- **Required action**: Place the lines of the records below, from the line containing "utmost importance when" through the line containing "Drug testing stands", into a Markdown table with the columns "Row" and "Line Text", omitting any blank lines.

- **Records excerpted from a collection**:
________________________________________
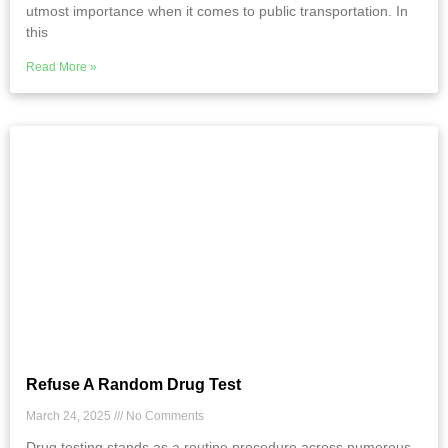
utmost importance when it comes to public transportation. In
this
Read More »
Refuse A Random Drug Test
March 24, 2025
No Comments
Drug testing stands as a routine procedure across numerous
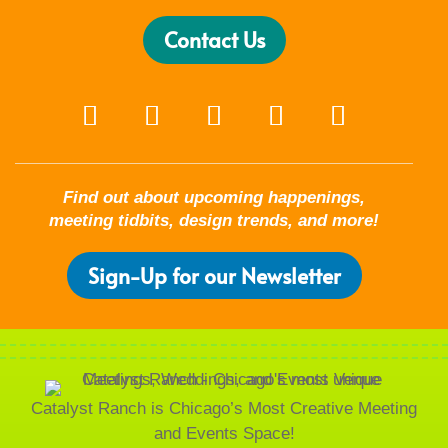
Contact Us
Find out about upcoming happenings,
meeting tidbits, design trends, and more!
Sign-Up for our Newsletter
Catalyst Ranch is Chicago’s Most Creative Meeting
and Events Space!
________________________________________
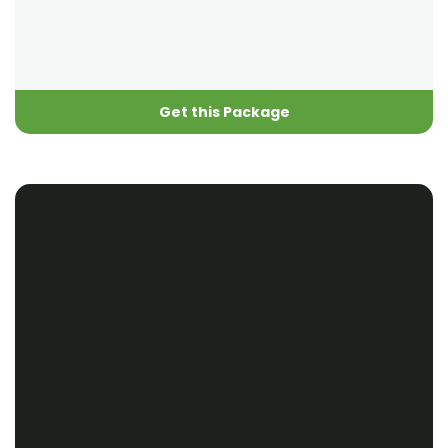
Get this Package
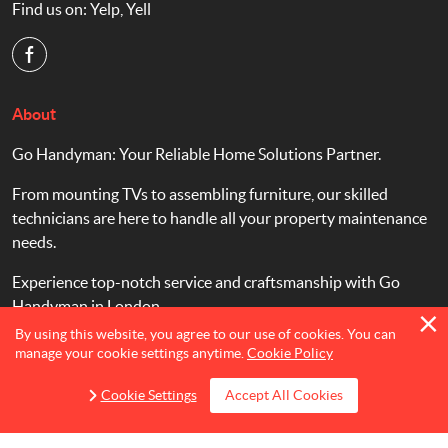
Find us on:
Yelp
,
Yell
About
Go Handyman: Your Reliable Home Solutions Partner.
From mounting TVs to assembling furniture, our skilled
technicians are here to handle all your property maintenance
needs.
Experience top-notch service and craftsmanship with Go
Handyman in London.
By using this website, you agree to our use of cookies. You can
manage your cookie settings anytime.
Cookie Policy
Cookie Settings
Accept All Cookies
________________________________________
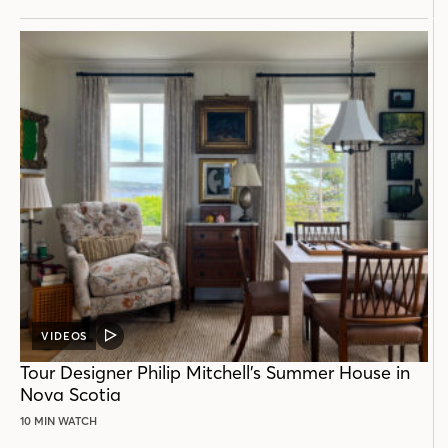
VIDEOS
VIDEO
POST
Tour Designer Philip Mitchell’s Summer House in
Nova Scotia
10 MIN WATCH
________________________________________
- **Output for this task**:
| Row | Line Text |
|---|---|
| 1 | utmost importance when it comes to public transportation. In |
| 2 | this |
| 3 | Read More » |
| 4 | Refuse A Random Drug Test |
| 5 | March 24, 2025 |
| 6 | No Comments |
| 7 | Drug testing stands as a routine procedure across numerous |